DATA FOR REVIEW
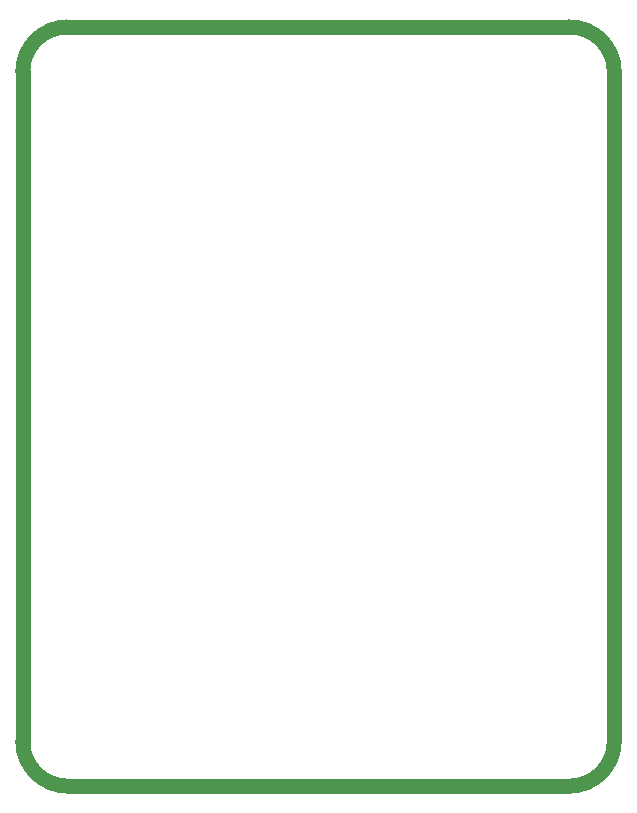
<source format=gko>
G04*
G04 #@! TF.GenerationSoftware,Altium Limited,Altium Designer,21.0.8 (223)*
G04*
G04 Layer_Color=16711935*
%FSLAX25Y25*%
%MOIN*%
G70*
G04*
G04 #@! TF.SameCoordinates,10D31124-10DE-4426-A125-9D81246FB524*
G04*
G04*
G04 #@! TF.FilePolarity,Positive*
G04*
G01*
G75*
%ADD99C,0.05000*%
D99*
X0Y238090D02*
G03*
X-15000Y223091I0J-15000D01*
G01*
X182220D02*
G03*
X167220Y238090I-15000J0D01*
G01*
X-15000Y0D02*
G03*
X0Y-15000I15000J0D01*
G01*
X167220D02*
G03*
X182220Y0I0J15000D01*
G01*
X0Y238091D02*
X167220D01*
X-15000Y0D02*
Y223091D01*
X182220Y0D02*
Y223091D01*
X0Y-15000D02*
X167220D01*
M02*

</source>
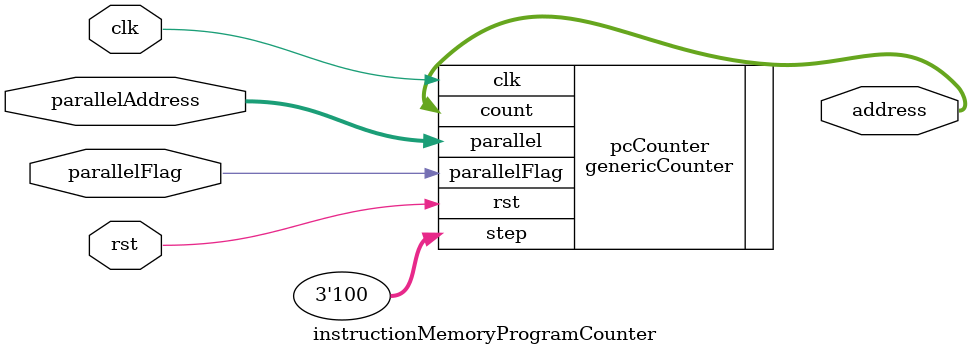
<source format=sv>
module instructionMemoryProgramCounter(
	input clk,
	input rst,
	input parallelFlag,
	input [7:0] parallelAddress,
	output [7:0] address

);


	genericCounter #(.N(8),.M(3)) pcCounter(.clk(clk),.rst(rst), .parallel(parallelAddress),.parallelFlag(parallelFlag),.step(3'b100),.count(address));


endmodule 
</source>
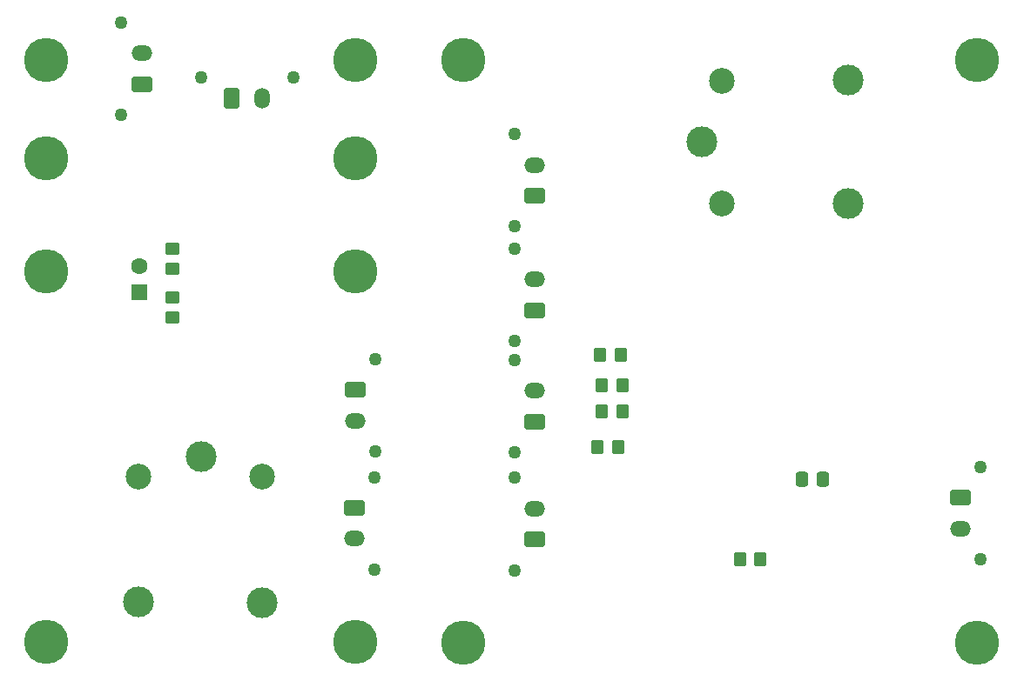
<source format=gbs>
G04 #@! TF.GenerationSoftware,KiCad,Pcbnew,9.0.1*
G04 #@! TF.CreationDate,2025-11-10T14:14:08+08:00*
G04 #@! TF.ProjectId,IMD_TSMS_latch_logic,494d445f-5453-44d5-935f-6c617463685f,rev?*
G04 #@! TF.SameCoordinates,Original*
G04 #@! TF.FileFunction,Soldermask,Bot*
G04 #@! TF.FilePolarity,Negative*
%FSLAX46Y46*%
G04 Gerber Fmt 4.6, Leading zero omitted, Abs format (unit mm)*
G04 Created by KiCad (PCBNEW 9.0.1) date 2025-11-10 14:14:08*
%MOMM*%
%LPD*%
G01*
G04 APERTURE LIST*
G04 Aperture macros list*
%AMRoundRect*
0 Rectangle with rounded corners*
0 $1 Rounding radius*
0 $2 $3 $4 $5 $6 $7 $8 $9 X,Y pos of 4 corners*
0 Add a 4 corners polygon primitive as box body*
4,1,4,$2,$3,$4,$5,$6,$7,$8,$9,$2,$3,0*
0 Add four circle primitives for the rounded corners*
1,1,$1+$1,$2,$3*
1,1,$1+$1,$4,$5*
1,1,$1+$1,$6,$7*
1,1,$1+$1,$8,$9*
0 Add four rect primitives between the rounded corners*
20,1,$1+$1,$2,$3,$4,$5,0*
20,1,$1+$1,$4,$5,$6,$7,0*
20,1,$1+$1,$6,$7,$8,$9,0*
20,1,$1+$1,$8,$9,$2,$3,0*%
G04 Aperture macros list end*
%ADD10O,2.020000X1.500000*%
%ADD11RoundRect,0.250001X0.759999X-0.499999X0.759999X0.499999X-0.759999X0.499999X-0.759999X-0.499999X0*%
%ADD12C,1.270000*%
%ADD13RoundRect,0.250000X0.337500X0.475000X-0.337500X0.475000X-0.337500X-0.475000X0.337500X-0.475000X0*%
%ADD14RoundRect,0.250000X0.450000X-0.350000X0.450000X0.350000X-0.450000X0.350000X-0.450000X-0.350000X0*%
%ADD15RoundRect,0.250000X-0.450000X0.350000X-0.450000X-0.350000X0.450000X-0.350000X0.450000X0.350000X0*%
%ADD16RoundRect,0.250000X-0.350000X-0.450000X0.350000X-0.450000X0.350000X0.450000X-0.350000X0.450000X0*%
%ADD17R,1.600000X1.600000*%
%ADD18C,1.600000*%
%ADD19C,4.300000*%
%ADD20C,3.000000*%
%ADD21C,2.500000*%
%ADD22RoundRect,0.250001X-0.759999X0.499999X-0.759999X-0.499999X0.759999X-0.499999X0.759999X0.499999X0*%
%ADD23RoundRect,0.250001X-0.499999X-0.759999X0.499999X-0.759999X0.499999X0.759999X-0.499999X0.759999X0*%
%ADD24O,1.500000X2.020000*%
G04 APERTURE END LIST*
D10*
X132435600Y-119075200D03*
D11*
X132435600Y-122075200D03*
D12*
X130475600Y-116075200D03*
X130475600Y-125075200D03*
D13*
X160502600Y-116179600D03*
X158427600Y-116179600D03*
D14*
X97250000Y-95750000D03*
X97250000Y-93750000D03*
D15*
X97250000Y-98500000D03*
X97250000Y-100500000D03*
D16*
X138602500Y-113067500D03*
X140602500Y-113067500D03*
X138852500Y-104067500D03*
X140852500Y-104067500D03*
X139005000Y-109600000D03*
X141005000Y-109600000D03*
X139005000Y-107100000D03*
X141005000Y-107100000D03*
X152416000Y-124002800D03*
X154416000Y-124002800D03*
D17*
X94000000Y-98000000D03*
D18*
X94000000Y-95500000D03*
D19*
X115000000Y-85000000D03*
D20*
X148755000Y-83350000D03*
D21*
X150705000Y-89400000D03*
D20*
X162905000Y-89400000D03*
X162955000Y-77350000D03*
D21*
X150705000Y-77400000D03*
D19*
X175502500Y-132120000D03*
D12*
X116960000Y-104500000D03*
X116960000Y-113500000D03*
D22*
X115000000Y-107500000D03*
D10*
X115000000Y-110500000D03*
D12*
X130540000Y-102750000D03*
X130540000Y-93750000D03*
D11*
X132500000Y-99750000D03*
D10*
X132500000Y-96750000D03*
D19*
X85000000Y-85000000D03*
D12*
X100000000Y-77125000D03*
X109000000Y-77125000D03*
D23*
X103000000Y-79085000D03*
D24*
X106000000Y-79085000D03*
D19*
X115000000Y-75370000D03*
D12*
X130545000Y-91600000D03*
X130545000Y-82600000D03*
D11*
X132505000Y-88600000D03*
D10*
X132505000Y-85600000D03*
D12*
X116875000Y-116000000D03*
X116875000Y-125000000D03*
D22*
X114915000Y-119000000D03*
D10*
X114915000Y-122000000D03*
D19*
X125502500Y-75370000D03*
X175502500Y-75370000D03*
X85000000Y-132000000D03*
D12*
X175797600Y-115005600D03*
X175797600Y-124005600D03*
D22*
X173837600Y-118005600D03*
D10*
X173837600Y-121005600D03*
D19*
X125502500Y-132120000D03*
D20*
X100000000Y-114000000D03*
D21*
X93950000Y-115950000D03*
D20*
X93950000Y-128150000D03*
X106000000Y-128200000D03*
D21*
X105950000Y-115950000D03*
D19*
X85000000Y-96000000D03*
X115000000Y-132000000D03*
D12*
X130545000Y-113600000D03*
X130545000Y-104600000D03*
D11*
X132505000Y-110600000D03*
D10*
X132505000Y-107600000D03*
D12*
X92290000Y-80750000D03*
X92290000Y-71750000D03*
D11*
X94250000Y-77750000D03*
D10*
X94250000Y-74750000D03*
D19*
X115000000Y-96000000D03*
X85000000Y-75370000D03*
M02*

</source>
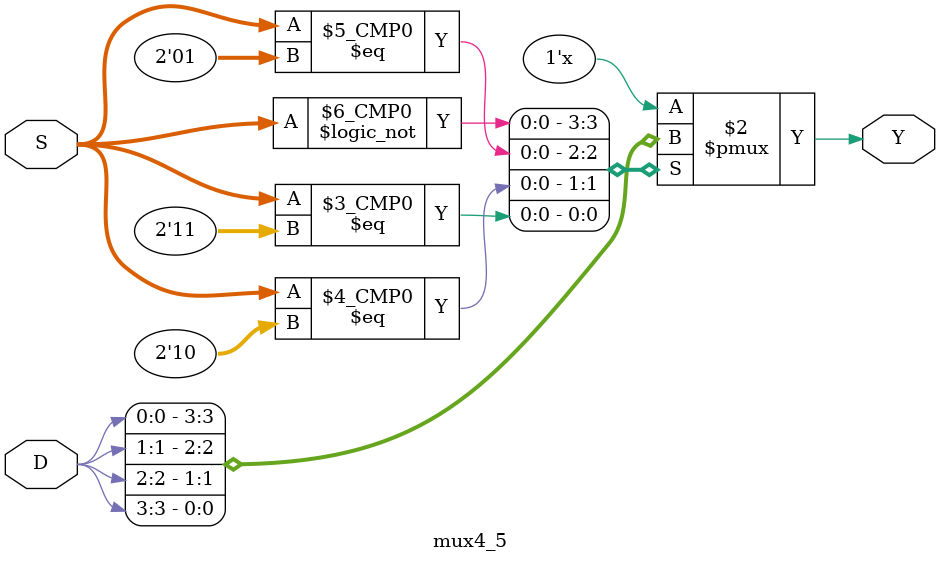
<source format=v>
module mux4_5 (
    S,
    D,
    Y
);
  input [1:0] S;
  input [3:0] D;
  output Y;
  reg Y;
  wire [1:0] S;
  wire [3:0] D;
  always @* begin
    case (S)
      0: Y = D[0];
      1: Y = D[1];
      2: Y = D[2];
      3: Y = D[3];
    endcase
  end
endmodule
</source>
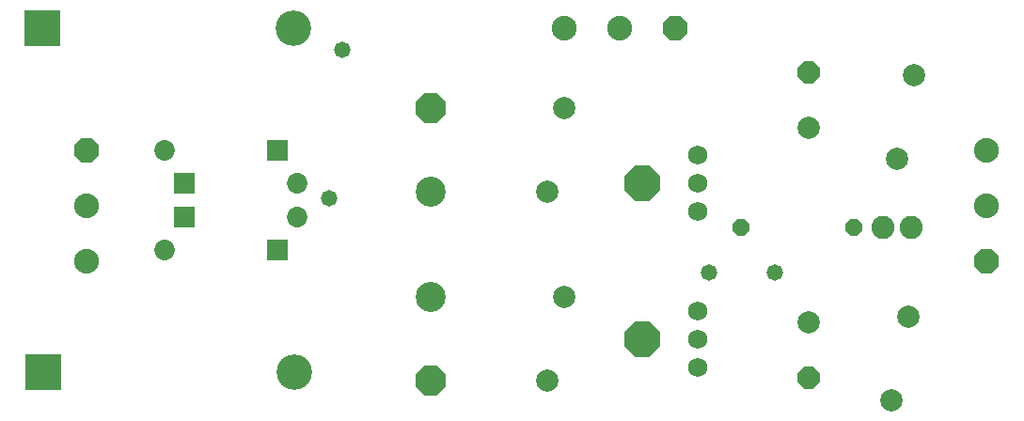
<source format=gbs>
G04*
G04 #@! TF.GenerationSoftware,Altium Limited,Altium Designer,21.6.4 (81)*
G04*
G04 Layer_Color=16711935*
%FSLAX25Y25*%
%MOIN*%
G70*
G04*
G04 #@! TF.SameCoordinates,808F6F8F-79D6-47D4-AB02-9EDB2B229DA2*
G04*
G04*
G04 #@! TF.FilePolarity,Negative*
G04*
G01*
G75*
%ADD29R,0.12611X0.12611*%
%ADD30C,0.12611*%
%ADD31P,0.13650X8X112.5*%
%ADD32C,0.10642*%
%ADD33P,0.11519X8X292.5*%
%ADD34C,0.08200*%
%ADD35R,0.07296X0.07296*%
%ADD36C,0.07296*%
%ADD37C,0.06800*%
%ADD38P,0.06494X8X22.5*%
%ADD39C,0.08800*%
%ADD40P,0.09525X8X202.5*%
%ADD41P,0.09525X8X292.5*%
%ADD42C,0.07887*%
%ADD43P,0.08537X8X292.5*%
%ADD44C,0.05800*%
D29*
X8189Y23622D02*
D03*
X7874Y145669D02*
D03*
D30*
X97181Y23622D02*
D03*
X96866Y145669D02*
D03*
D31*
X220472Y90551D02*
D03*
Y35433D02*
D03*
D32*
X145669Y87598D02*
D03*
Y50197D02*
D03*
D33*
Y117126D02*
D03*
Y20669D02*
D03*
D34*
X306024Y74803D02*
D03*
X316024D02*
D03*
D35*
X58240Y90551D02*
D03*
X91366Y102362D02*
D03*
Y66929D02*
D03*
X58240Y78740D02*
D03*
D36*
X98240Y90551D02*
D03*
X51366Y102362D02*
D03*
Y66929D02*
D03*
X98240Y78740D02*
D03*
D37*
X240158Y45433D02*
D03*
Y25433D02*
D03*
Y35433D02*
D03*
Y100551D02*
D03*
Y80551D02*
D03*
Y90551D02*
D03*
D38*
X295590Y74803D02*
D03*
X255591D02*
D03*
D39*
X342520Y102362D02*
D03*
Y82677D02*
D03*
X23622Y62992D02*
D03*
Y82677D02*
D03*
X192913Y145669D02*
D03*
X212598D02*
D03*
D40*
X342520Y62992D02*
D03*
X23622Y102362D02*
D03*
D41*
X232283Y145669D02*
D03*
D42*
X316929Y128937D02*
D03*
X311024Y99410D02*
D03*
X309055Y13780D02*
D03*
X314961Y43307D02*
D03*
X187008Y87598D02*
D03*
X192913Y117126D02*
D03*
X187008Y20669D02*
D03*
X192913Y50197D02*
D03*
X279528Y110236D02*
D03*
Y41339D02*
D03*
D43*
Y129921D02*
D03*
Y21654D02*
D03*
D44*
X109435Y85148D02*
D03*
X267717Y59055D02*
D03*
X244094D02*
D03*
X114173Y137795D02*
D03*
M02*

</source>
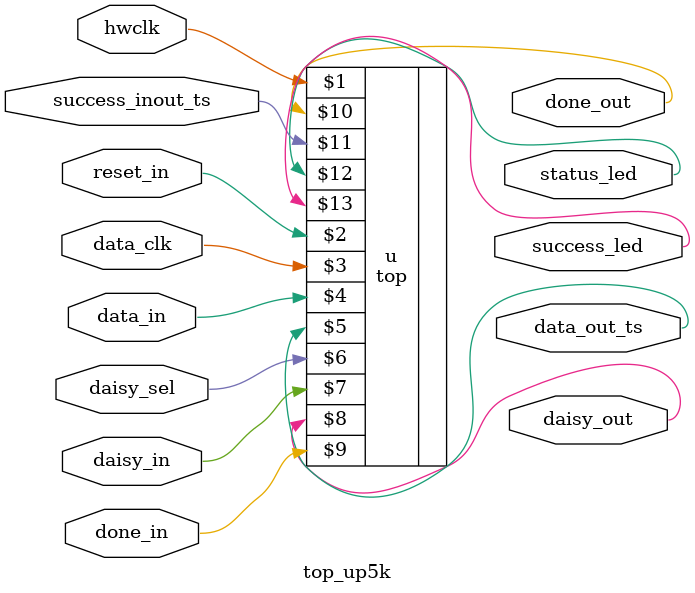
<source format=v>
`define ICE40

module top_up5k
(
  hwclk,
  reset_in,
  // Global data
  data_clk,
  data_in,
  data_out_ts,
  // Daisy data
  daisy_sel,
  daisy_in,
  daisy_out,
  // Done flags
  done_in,
  done_out,
  // Success flags
  success_inout_ts,
  // Indicators
  status_led,
  success_led
);

    `define SHAPOOL_NO_NONCE_OFFSET // Required for POOL_SIZE = 1

    parameter POOL_SIZE       = 1;
    parameter POOL_SIZE_LOG2  = 0;
    parameter BASE_DIFFICULTY = 64;

    // 12 MHz ~ 56.25 MHz
    parameter PLL_DIVR = 4'b0000;
    parameter PLL_DIVF = 7'b1001010;
    parameter PLL_DIVQ = 3'b100;

    input wire hwclk;
    input wire reset_in;

    input wire data_clk;
    input wire data_in;
    output wire data_out_ts;

    input wire daisy_sel;
    input wire daisy_in;
    output wire daisy_out;

    input wire done_in;
    output wire done_out;

    inout wire success_inout_ts;

    output wire status_led;
    output wire success_led;

    top #(
      .POOL_SIZE(POOL_SIZE),
      .POOL_SIZE_LOG2(POOL_SIZE_LOG2),
      .BASE_DIFFICULTY(BASE_DIFFICULTY),
      .PLL_DIVR(PLL_DIVR),
      .PLL_DIVF(PLL_DIVF),
      .PLL_DIVQ(PLL_DIVQ)
    )
    u (
      hwclk,
      reset_in,
      // Global data
      data_clk,
      data_in,
      data_out_ts,
      // Daisy data
      daisy_sel,
      daisy_in,
      daisy_out,
      // Done flags
      done_in,
      done_out,
      // Success flags
      success_inout_ts,
      // Indicators
      status_led,
      success_led
    );

endmodule

</source>
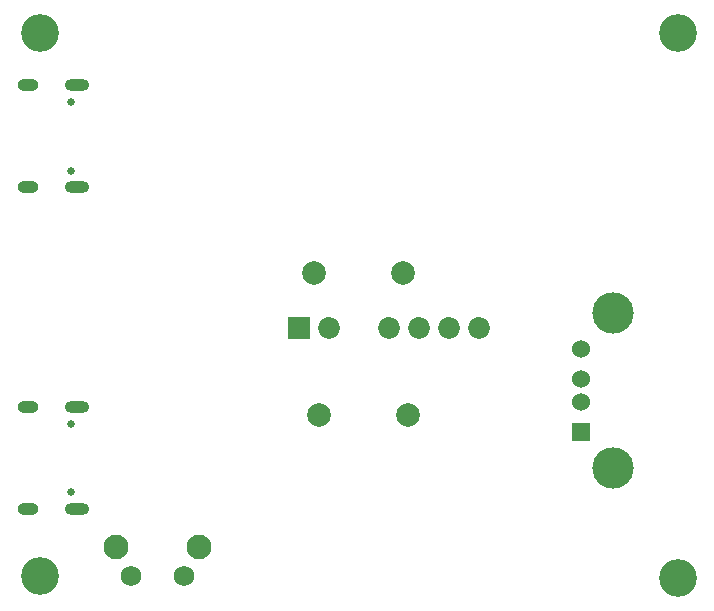
<source format=gbr>
%TF.GenerationSoftware,KiCad,Pcbnew,7.0.9*%
%TF.CreationDate,2023-12-12T13:04:41+02:00*%
%TF.ProjectId,ADuM3165_USB_ISOLATION,4144754d-3331-4363-955f-5553425f4953,rev?*%
%TF.SameCoordinates,Original*%
%TF.FileFunction,Soldermask,Bot*%
%TF.FilePolarity,Negative*%
%FSLAX46Y46*%
G04 Gerber Fmt 4.6, Leading zero omitted, Abs format (unit mm)*
G04 Created by KiCad (PCBNEW 7.0.9) date 2023-12-12 13:04:41*
%MOMM*%
%LPD*%
G01*
G04 APERTURE LIST*
%ADD10C,2.100000*%
%ADD11C,1.750000*%
%ADD12R,1.524000X1.524000*%
%ADD13C,1.524000*%
%ADD14C,3.500000*%
%ADD15C,0.650000*%
%ADD16O,2.100000X1.000000*%
%ADD17O,1.800000X1.000000*%
%ADD18C,3.200000*%
%ADD19C,2.000000*%
%ADD20R,1.850000X1.850000*%
%ADD21C,1.850000*%
G04 APERTURE END LIST*
D10*
%TO.C,SW1*%
X116400000Y-146510000D03*
X109390000Y-146510000D03*
D11*
X115150000Y-149000000D03*
X110650000Y-149000000D03*
%TD*%
D12*
%TO.C,J3*%
X148800000Y-136750000D03*
D13*
X148800000Y-134250000D03*
X148800000Y-132250000D03*
X148800000Y-129750000D03*
D14*
X151510000Y-139820000D03*
X151510000Y-126680000D03*
%TD*%
D15*
%TO.C,J2*%
X105605000Y-136060000D03*
X105605000Y-141840000D03*
D16*
X106105000Y-134630000D03*
D17*
X101925000Y-134630000D03*
D16*
X106105000Y-143270000D03*
D17*
X101925000Y-143270000D03*
%TD*%
D18*
%TO.C,H3*%
X157000000Y-149100000D03*
%TD*%
%TO.C,H2*%
X157000000Y-103000000D03*
%TD*%
D15*
%TO.C,J1*%
X105605000Y-108860000D03*
X105605000Y-114640000D03*
D16*
X106105000Y-107430000D03*
D17*
X101925000Y-107430000D03*
D16*
X106105000Y-116070000D03*
D17*
X101925000Y-116070000D03*
%TD*%
D19*
%TO.C,C10*%
X133700000Y-123300000D03*
X126200000Y-123300000D03*
%TD*%
%TO.C,C3*%
X134100000Y-135350000D03*
X126600000Y-135350000D03*
%TD*%
D18*
%TO.C,H1*%
X103000000Y-149000000D03*
%TD*%
D20*
%TO.C,DCDC1*%
X124890000Y-127936600D03*
D21*
X127430000Y-127936600D03*
X132510000Y-127936600D03*
X135050000Y-127936600D03*
X137590000Y-127936600D03*
X140120000Y-127936600D03*
%TD*%
D18*
%TO.C,H4*%
X103000000Y-103000000D03*
%TD*%
M02*

</source>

TRY IT
When a line contains the string "SameCoordinates", count that line; once every line of the records has been checked, state the count alone.

TASK RESULT
4